Mais les gouvernements de Nicolas Sarkozy ont-ils été sans faille sur le sujet? «Le ministère des Finances a été hostile avant 2012, je ne crains pas de le dire, et il l'est encore. Ils sont hostiles à tout ce qui coûte de l'argent.» Alain Gest est lucide. «Sous Nicolas Sarkozy, il y a eu du temps perdu : notamment sur le dialogue compétitif, à cause des oppositions de Bercy et, parfois, du ministère des Transports.» Du coup, le député UMP est un peu désabusé, et connaît bien les critiques adressées au dossier.

S'il y a eu des oppositions feutrées à Paris, en région l'opposition s'est fait entendre, depuis le début du projet. Devant ce rapport, Christophe Porquier, conseiller régional Europe-écologie-les-Verts, ne cache pas sa satisfaction. Pas seulement pour les inquiétudes environnementales sur les bassins versants de l'Oise et de la Somme, et les zones humides qui seraient traversées par le canal. Les écolos ont aussi des remarques sur l'intérêt économique du projet.

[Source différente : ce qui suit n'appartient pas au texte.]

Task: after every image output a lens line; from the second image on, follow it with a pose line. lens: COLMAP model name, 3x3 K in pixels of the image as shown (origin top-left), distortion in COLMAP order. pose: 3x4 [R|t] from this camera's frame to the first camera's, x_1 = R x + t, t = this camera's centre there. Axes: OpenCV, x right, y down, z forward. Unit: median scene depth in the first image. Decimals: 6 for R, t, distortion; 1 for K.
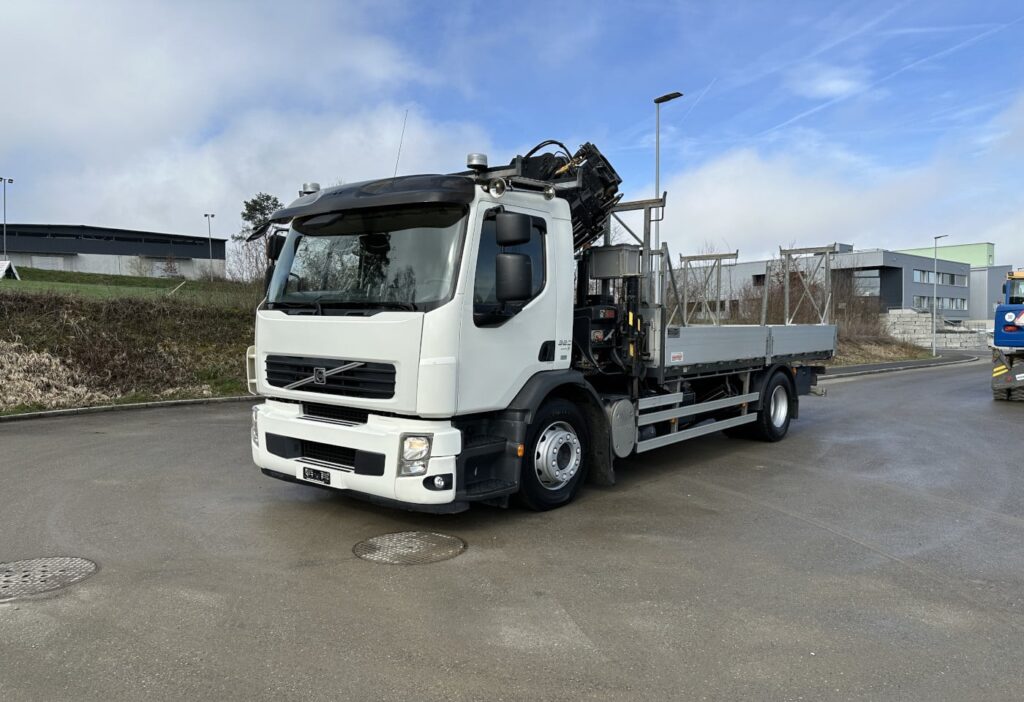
lens RADIAL K [[722.5, 0, 513.0], [0, 722.5, 357.6], [0, 0, 1]] dist [0.032659, -0.039659]
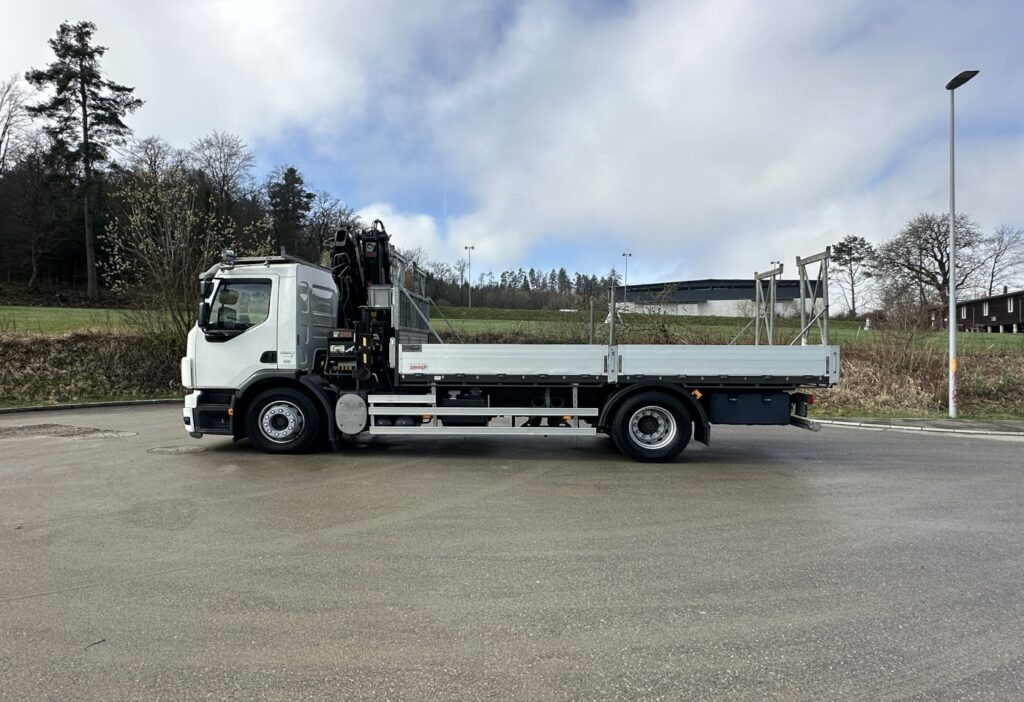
lens RADIAL K [[620.9, 0, 514.9], [0, 620.9, 345.8], [0, 0, 1]] dist [0.000413, 0.003128]
pose [[0.628426, -0.006550, -0.777842, 1.424443], [-0.040785, 0.998312, -0.041356, 0.000574], [0.776799, 0.057713, 0.627098, 0.514390]]
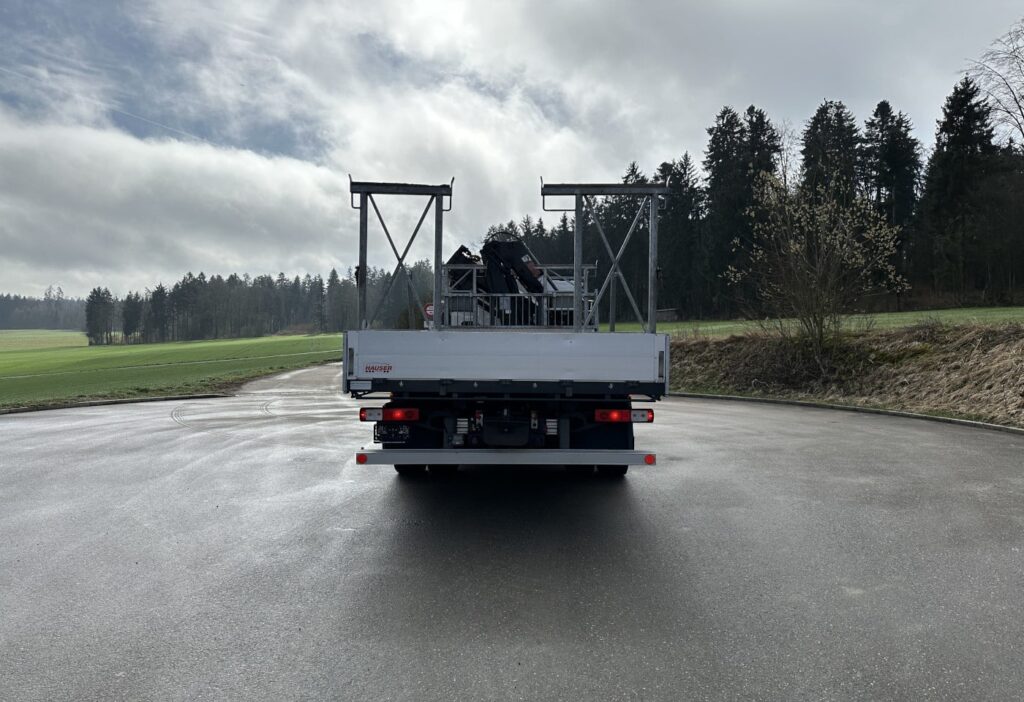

Un projet qui profiterait à la Belgique et aux Pays-bas

«Créer de l'emploi local ? Mettre quatre plate-formes logistiques sur 100 kilomètres, c'est illusoire. Sans compter le coût des infrastructures pour relier ces plate-formes aux routes, qui n'est pas non plus compris dans le prix. Un canal à grand gabarit, c'est un grand tunnel qui traverse une zone. Il n'y aura pas de développement économique local.»

Les emplois de la construction ? «On est dans un appel à projet européen, les groupes vont importer des travailleurs des pays de l'Est, comme à Flamanville». Christophe Porquier ne croit pas non plus à des clauses sociales au contrat de construction qui obligeraient les bétonneurs à créer de l'emploi local, à un moment où l'État recherche plutôt les économies. «On est sur un chantier qui a déjà du mal à se financer...»

L'élu écolo ne croit pas aux promesses d'emploi local.

Le canal sur une nouvelle voie ?

Même le trafic fluvial envisagé ne trouve pas grâce aux yeux de l'élu écolo, qui lui préfère le fret ferroviaire. «Cela va surtout profiter aux ports belges et néerlandais. Le Havre et Dunkerque ne pourront pas rivaliser avec Rotterdam. Leurs ports et leurs canaux sont bien plus développés que les nôtres. La Belgique est notre troisième déficit commercial, derrière la Chine et l'Allemagne. On ne va pas inverser cela dans un modèle où l'on fabrique de plus gros canaux pour favoriser les arrivées internationales.»

Pour les élus écolos, l'arrêt du dialogue compétitif, c'est enfin une «bulle spéculative» qui explose. Mais pour Alain Gest, le président de VNF, l'espoir est encore permis. Frédéric Cuvillier, le ministre des Transports «n'a pas complètement tenu compte du rapport», estime le député. En effet, le ministère a mis fin au dialogue compétitif du PPP, mais a affiché sa volonté de retravailler sur le dossier. Faire baisser les coûts, peut-être envisager un autre modèle que le partenariat public-privé décrié de tous bords.

Officiellement, le canal n'est pas encore enterré.

Dans l'œil du Télescope

Stéphane Demilly a été joint par téléphone mercredi 10 avril. Alain Gest a été contacté le jeudi 11 avril. Ce même jour, j'ai pu m'entretenir du sujet avec Christophe Porquier.

La photo de Stéphane Demilly a été prise lors de la venue de Jean-Louis Borloo à Amiens, le 14 décembre 2012. Le cliché d'Alain Gest date de la venue de Jean-François Copé à Dury, le 14 septembre 2012.

Erratum: l'estimation de 300 millions ne concernait pas l'abaissement de l'A29 mais des dépenses totales précédant l'aménagement.